10:00am Monday, 10 March 2014, ITE 346, UMBC

This talk will present the computational challenges and approaches to knowledge discovery from terabyte-sized images. The motivation comes from experimental systems for imaging and analyzing human pluripotent stem cell cultures at the spatial and temporal coverage of colonies that lead to terabyte-sized image data. The objective of such an unprecedented cell study is to characterize pluripotency of stem cell colonies over time at high statistical significance in order to understand the stem cell culture quality parameters and guide a repeatable growth of high quality stem cell colonies. The terabyte- sized images represented a stem cell line that was engineered to produce green fluorescent protein (GFP) under the influence of Oct4 promoter and then imaged in a mosaic of contiguous frames covering approximately 180 square millimeters, over five days under both phase contrast and GFP channels.
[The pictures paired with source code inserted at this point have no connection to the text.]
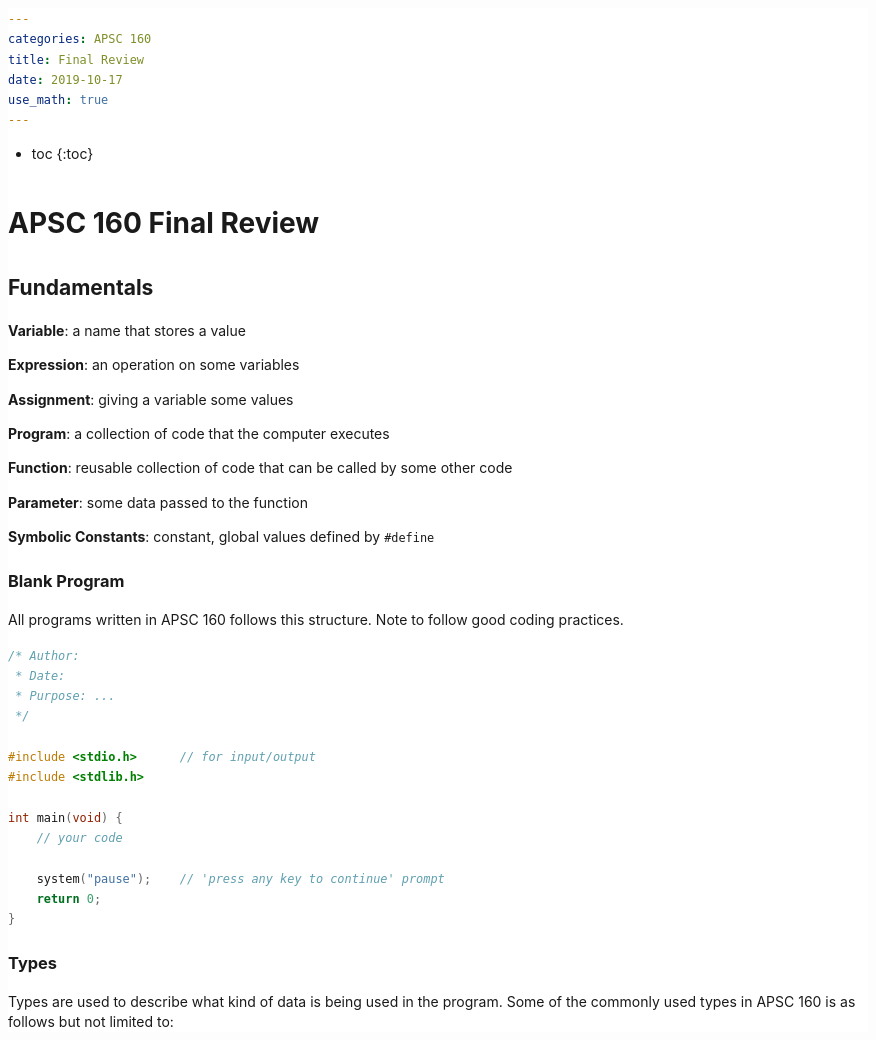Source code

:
 ```yaml
---
categories: APSC 160
title: Final Review
date: 2019-10-17
use_math: true
---
```


- toc
{:toc}

# APSC 160 Final Review

## Fundamentals

**Variable**: a name that stores a value

**Expression**: an operation on some variables

**Assignment**: giving a variable some values

**Program**: a collection of code that the computer executes

**Function**: reusable collection of code that can be called by some other code

**Parameter**: some data passed to the function

**Symbolic Constants**: constant, global values defined by `#define`

### Blank Program

All programs written in APSC 160 follows this structure. Note to follow good coding practices.

```c
/* Author:
 * Date:
 * Purpose: ...
 */

#include <stdio.h>		// for input/output
#include <stdlib.h>

int main(void) {
    // your code

    system("pause");	// 'press any key to continue' prompt
    return 0;
}
```

### Types

Types are used to describe what kind of data is being used in the program. Some of the commonly used types in APSC 160 is as follows but not limited to:
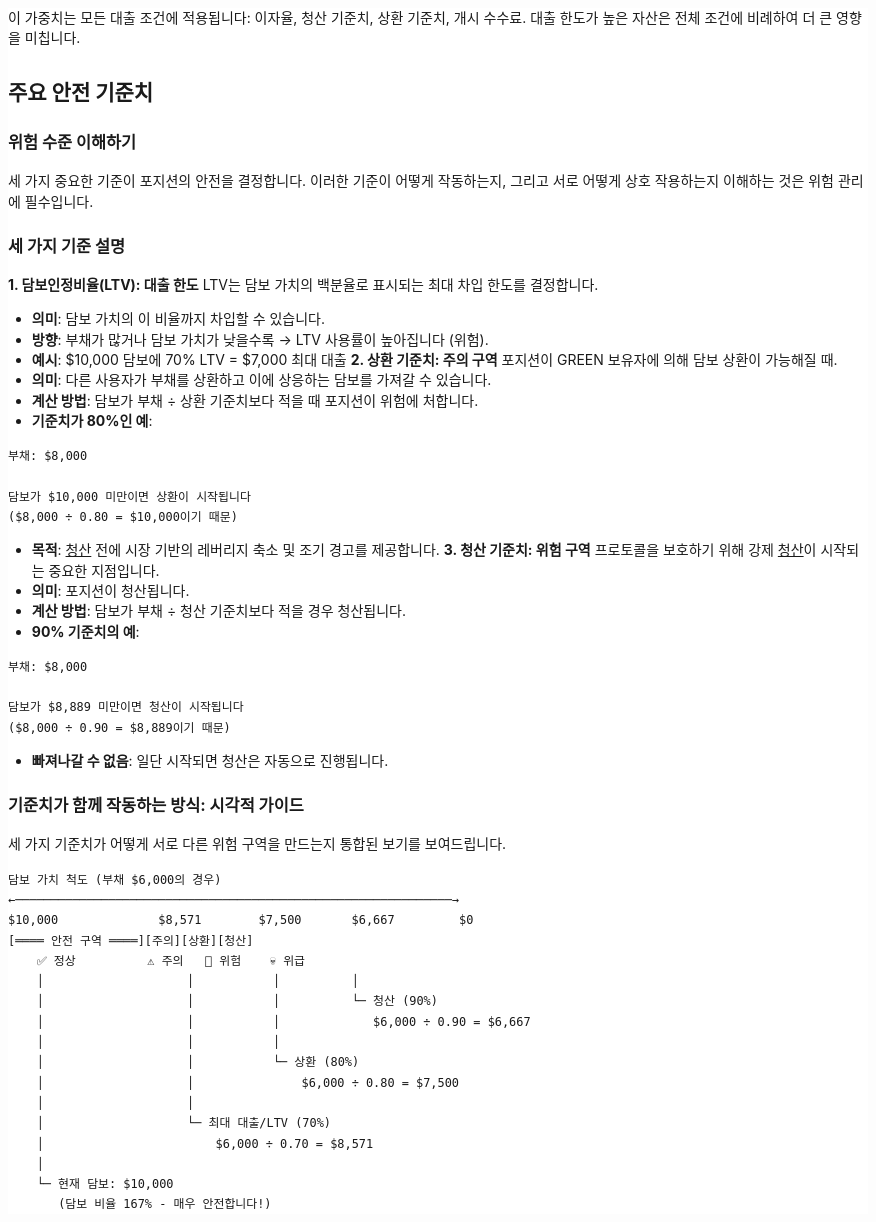 이 가중치는 모든 대출 조건에 적용됩니다: 이자율, 청산 기준치, 상환 기준치, 개시 수수료. 대출 한도가 높은 자산은 전체 조건에 비례하여 더 큰 영향을 미칩니다.

## 주요 안전 기준치

### 위험 수준 이해하기

세 가지 중요한 기준이 포지션의 안전을 결정합니다. 이러한 기준이 어떻게 작동하는지, 그리고 서로 어떻게 상호 작용하는지 이해하는 것은 위험 관리에 필수입니다.

### 세 가지 기준 설명

**1. 담보인정비율(LTV): 대출 한도**
LTV는 담보 가치의 백분율로 표시되는 최대 차입 한도를 결정합니다.

- **의미**: 담보 가치의 이 비율까지 차입할 수 있습니다.
- **방향**: 부채가 많거나 담보 가치가 낮을수록 → LTV 사용률이 높아집니다 (위험).
- **예시**: $10,000 담보에 70% LTV = $7,000 최대 대출
  **2. 상환 기준치: 주의 구역**
  포지션이 GREEN 보유자에 의해 담보 상환이 가능해질 때.
- **의미**: 다른 사용자가 부채를 상환하고 이에 상응하는 담보를 가져갈 수 있습니다.
- **계산 방법**: 담보가 부채 ÷ 상환 기준치보다 적을 때 포지션이 위험에 처합니다.
- **기준치가 80%인 예**:

```
부채: $8,000

담보가 $10,000 미만이면 상환이 시작됩니다
($8,000 ÷ 0.80 = $10,000이기 때문)
```

- **목적**: [청산](04-liquidations.md) 전에 시장 기반의 레버리지 축소 및 조기 경고를 제공합니다.
  **3. 청산 기준치: 위험 구역**
  프로토콜을 보호하기 위해 강제 [청산](04-liquidations.md)이 시작되는 중요한 지점입니다.
- **의미**: 포지션이 청산됩니다.
- **계산 방법**: 담보가 부채 ÷ 청산 기준치보다 적을 경우 청산됩니다.
- **90% 기준치의 예**:

```
부채: $8,000

담보가 $8,889 미만이면 청산이 시작됩니다
($8,000 ÷ 0.90 = $8,889이기 때문)
```

- **빠져나갈 수 없음**: 일단 시작되면 청산은 자동으로 진행됩니다.

### 기준치가 함께 작동하는 방식: 시각적 가이드

세 가지 기준치가 어떻게 서로 다른 위험 구역을 만드는지 통합된 보기를 보여드립니다.

```
담보 가치 척도 (부채 $6,000의 경우)
←─────────────────────────────────────────────────────────────→
$10,000              $8,571        $7,500       $6,667         $0
[════ 안전 구역 ════][주의][상환][청산]
    ✅ 정상          ⚠️ 주의   🚨 위험    💀 위급
    │                    │           │          │
    │                    │           │          └─ 청산 (90%)
    │                    │           │             $6,000 ÷ 0.90 = $6,667
    │                    │           │
    │                    │           └─ 상환 (80%)
    │                    │               $6,000 ÷ 0.80 = $7,500
    │                    │
    │                    └─ 최대 대출/LTV (70%)
    │                        $6,000 ÷ 0.70 = $8,571
    │
    └─ 현재 담보: $10,000
       (담보 비율 167% - 매우 안전합니다!)
```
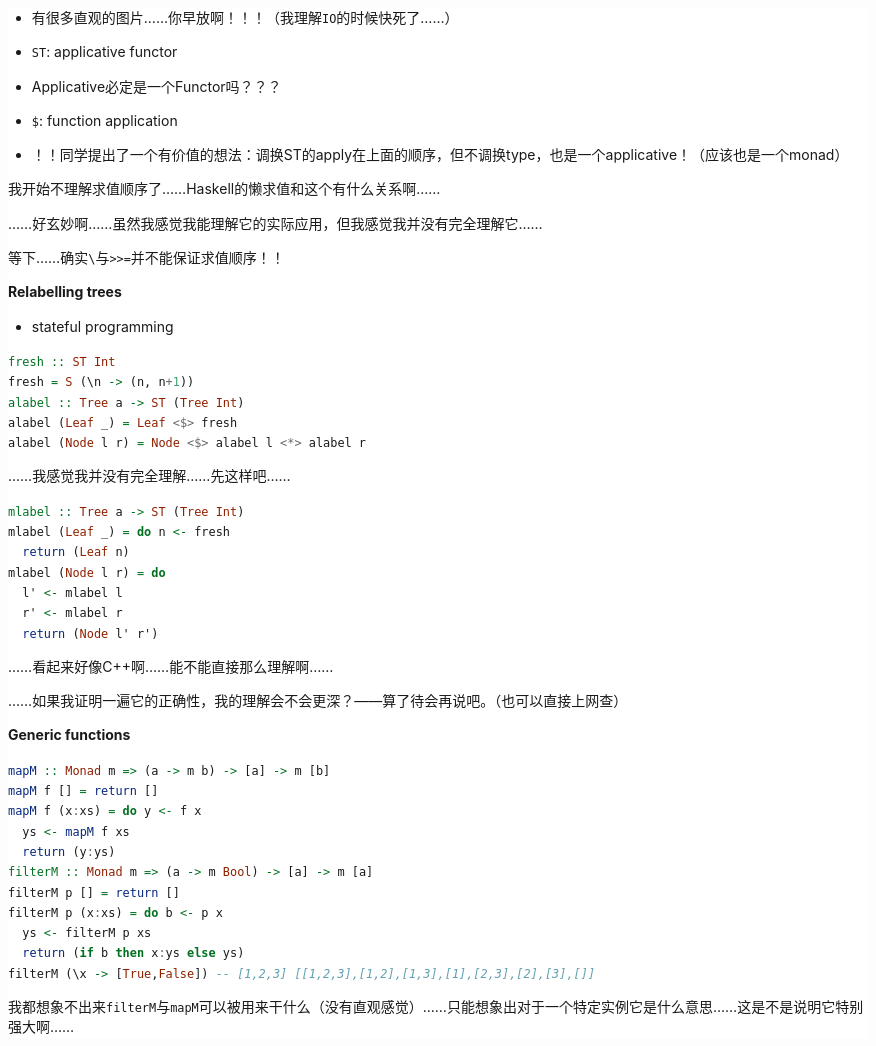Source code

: -   有很多直观的图片……你早放啊！！！（我理解`IO`的时候快死了……）

-   `ST`: applicative functor

-   Applicative必定是一个Functor吗？？？
-   `$`: function application
-   ！！同学提出了一个有价值的想法：调换ST的apply在上面的顺序，但不调换type，也是一个applicative！（应该也是一个monad）

我开始不理解求值顺序了……Haskell的懒求值和这个有什么关系啊……

……好玄妙啊……虽然我感觉我能理解它的实际应用，但我感觉我并没有完全理解它……

等下……确实`\`与`>>=`并不能保证求值顺序！！

**Relabelling trees**

-   stateful programming

```haskell
fresh :: ST Int
fresh = S (\n -> (n, n+1))
alabel :: Tree a -> ST (Tree Int)
alabel (Leaf _) = Leaf <$> fresh
alabel (Node l r) = Node <$> alabel l <*> alabel r
```

……我感觉我并没有完全理解……先这样吧……

```haskell
mlabel :: Tree a -> ST (Tree Int)
mlabel (Leaf _) = do n <- fresh
  return (Leaf n)
mlabel (Node l r) = do
  l' <- mlabel l
  r' <- mlabel r
  return (Node l' r')
```

……看起来好像C++啊……能不能直接那么理解啊……

……如果我证明一遍它的正确性，我的理解会不会更深？——算了待会再说吧。（也可以直接上网查）

**Generic functions**

```haskell
mapM :: Monad m => (a -> m b) -> [a] -> m [b]
mapM f [] = return []
mapM f (x:xs) = do y <- f x
  ys <- mapM f xs
  return (y:ys)
filterM :: Monad m => (a -> m Bool) -> [a] -> m [a]
filterM p [] = return []
filterM p (x:xs) = do b <- p x
  ys <- filterM p xs
  return (if b then x:ys else ys)
filterM (\x -> [True,False]) -- [1,2,3] [[1,2,3],[1,2],[1,3],[1],[2,3],[2],[3],[]]
```

我都想象不出来`filterM`与`mapM`可以被用来干什么（没有直观感觉）……只能想象出对于一个特定实例它是什么意思……这是不是说明它特别强大啊……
We overview multiple computer and computational science problems related to correcting (flat-field, dark current and background), stitching, segmenting, tracking, re-projecting and then representing large images for interactive visualization and sampling in a web browser. We researched extensions to Amdahl’s law for Map-Reduce computations, established benchmarks for image processing on a Hadoop platform, and introduced cluster node utilization coefficients for modeling memory demanding computations running on a computer cluster/cloud. The theoretical aspects of algorithmic complexity and cluster utilization at terabyte scale are extended to the experimental aspects of efficient image representation and client-server workload distribution in the context of visualization interactivity and image sampling. We report such experimental results for the NIST extensions to the Deep Zoom paradigm. The presentation will conclude with illustrations of enabled stem cell discoveries and collaboration opportunities to create a reference resource not only for cell biologists but also for computer scientists focusing on terabyte scale image analyses.

Peter Bajcsy received his Ph.D. in Electrical and Computer Engineering in 1997 from the University of Illinois at Urbana-Champaign and a M.S. in Electrical and Computer Engineering in 1994 from the University of Pennsylvania. He worked for machine vision, government contracting, and research and educational institutions before joining the National Institute of Standards and Technology (NIST) in 2011. At NIST, he has been leading a project focusing on the application of computational science in biological metrology, and specifically stem cell characterization at very large scales. Peter’s area of research is large-scale image-based analyses and syntheses using mathematical, statistical and computational models while leveraging computer science fields such as image processing, machine learning, computer vision, and pattern recognition. He has co-authored more than more than 24 journal papers and eight books or book chapters, and close to 100 conference papers.